_Exercise data_:

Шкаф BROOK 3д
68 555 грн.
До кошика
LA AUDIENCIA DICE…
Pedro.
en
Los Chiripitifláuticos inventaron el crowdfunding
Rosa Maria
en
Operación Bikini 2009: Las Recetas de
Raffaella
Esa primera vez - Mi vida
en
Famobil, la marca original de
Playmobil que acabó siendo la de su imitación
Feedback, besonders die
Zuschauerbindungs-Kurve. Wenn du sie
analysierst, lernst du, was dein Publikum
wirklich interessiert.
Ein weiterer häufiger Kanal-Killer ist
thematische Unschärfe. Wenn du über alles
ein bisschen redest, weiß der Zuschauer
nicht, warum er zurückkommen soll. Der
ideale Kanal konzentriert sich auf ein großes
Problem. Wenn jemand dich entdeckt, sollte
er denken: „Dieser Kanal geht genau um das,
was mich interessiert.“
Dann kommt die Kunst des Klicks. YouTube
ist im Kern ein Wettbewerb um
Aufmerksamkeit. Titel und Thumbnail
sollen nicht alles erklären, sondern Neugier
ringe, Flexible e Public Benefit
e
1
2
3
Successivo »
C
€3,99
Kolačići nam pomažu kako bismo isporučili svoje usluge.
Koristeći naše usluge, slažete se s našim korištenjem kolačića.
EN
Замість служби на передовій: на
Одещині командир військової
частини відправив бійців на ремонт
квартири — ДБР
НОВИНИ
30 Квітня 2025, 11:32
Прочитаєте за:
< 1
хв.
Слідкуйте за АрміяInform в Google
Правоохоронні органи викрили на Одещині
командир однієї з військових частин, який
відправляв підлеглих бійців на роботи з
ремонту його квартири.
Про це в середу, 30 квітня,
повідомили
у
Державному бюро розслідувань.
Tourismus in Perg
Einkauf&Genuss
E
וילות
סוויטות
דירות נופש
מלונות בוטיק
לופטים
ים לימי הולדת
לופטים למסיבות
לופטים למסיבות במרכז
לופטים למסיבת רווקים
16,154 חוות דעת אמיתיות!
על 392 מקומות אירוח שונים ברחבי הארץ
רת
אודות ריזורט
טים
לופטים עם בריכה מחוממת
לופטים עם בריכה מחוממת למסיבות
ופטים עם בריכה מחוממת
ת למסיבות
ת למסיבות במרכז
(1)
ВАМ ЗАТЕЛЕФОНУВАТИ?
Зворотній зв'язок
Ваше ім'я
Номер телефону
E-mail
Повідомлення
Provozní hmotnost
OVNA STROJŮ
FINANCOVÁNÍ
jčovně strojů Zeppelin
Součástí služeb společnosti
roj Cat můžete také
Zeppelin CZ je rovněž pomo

_Exercise_: Write out the rows above again, substituting "Komatsu" for each occurrence of "Zeppelin" and leaving everything else as it is.

_Task output_:
Шкаф BROOK 3д
68 555 грн.
До кошика
LA AUDIENCIA DICE…
Pedro.
en
Los Chiripitifláuticos inventaron el crowdfunding
Rosa Maria
en
Operación Bikini 2009: Las Recetas de
Raffaella
Esa primera vez - Mi vida
en
Famobil, la marca original de
Playmobil que acabó siendo la de su imitación
Feedback, besonders die
Zuschauerbindungs-Kurve. Wenn du sie
analysierst, lernst du, was dein Publikum
wirklich interessiert.
Ein weiterer häufiger Kanal-Killer ist
thematische Unschärfe. Wenn du über alles
ein bisschen redest, weiß der Zuschauer
nicht, warum er zurückkommen soll. Der
ideale Kanal konzentriert sich auf ein großes
Problem. Wenn jemand dich entdeckt, sollte
er denken: „Dieser Kanal geht genau um das,
was mich interessiert.“
Dann kommt die Kunst des Klicks. YouTube
ist im Kern ein Wettbewerb um
Aufmerksamkeit. Titel und Thumbnail
sollen nicht alles erklären, sondern Neugier
ringe, Flexible e Public Benefit
e
1
2
3
Successivo »
C
€3,99
Kolačići nam pomažu kako bismo isporučili svoje usluge.
Koristeći naše usluge, slažete se s našim korištenjem kolačića.
EN
Замість служби на передовій: на
Одещині командир військової
частини відправив бійців на ремонт
квартири — ДБР
НОВИНИ
30 Квітня 2025, 11:32
Прочитаєте за:
< 1
хв.
Слідкуйте за АрміяInform в Google
Правоохоронні органи викрили на Одещині
командир однієї з військових частин, який
відправляв підлеглих бійців на роботи з
ремонту його квартири.
Про це в середу, 30 квітня,
повідомили
у
Державному бюро розслідувань.
Tourismus in Perg
Einkauf&Genuss
E
וילות
סוויטות
דירות נופש
מלונות בוטיק
לופטים
ים לימי הולדת
לופטים למסיבות
לופטים למסיבות במרכז
לופטים למסיבת רווקים
16,154 חוות דעת אמיתיות!
על 392 מקומות אירוח שונים ברחבי הארץ
רת
אודות ריזורט
טים
לופטים עם בריכה מחוממת
לופטים עם בריכה מחוממת למסיבות
ופטים עם בריכה מחוממת
ת למסיבות
ת למסיבות במרכז
(1)
ВАМ ЗАТЕЛЕФОНУВАТИ?
Зворотній зв'язок
Ваше ім'я
Номер телефону
E-mail
Повідомлення
Provozní hmotnost
OVNA STROJŮ
FINANCOVÁNÍ
jčovně strojů Komatsu
Součástí služeb společnosti
roj Cat můžete také
Komatsu CZ je rovněž pomo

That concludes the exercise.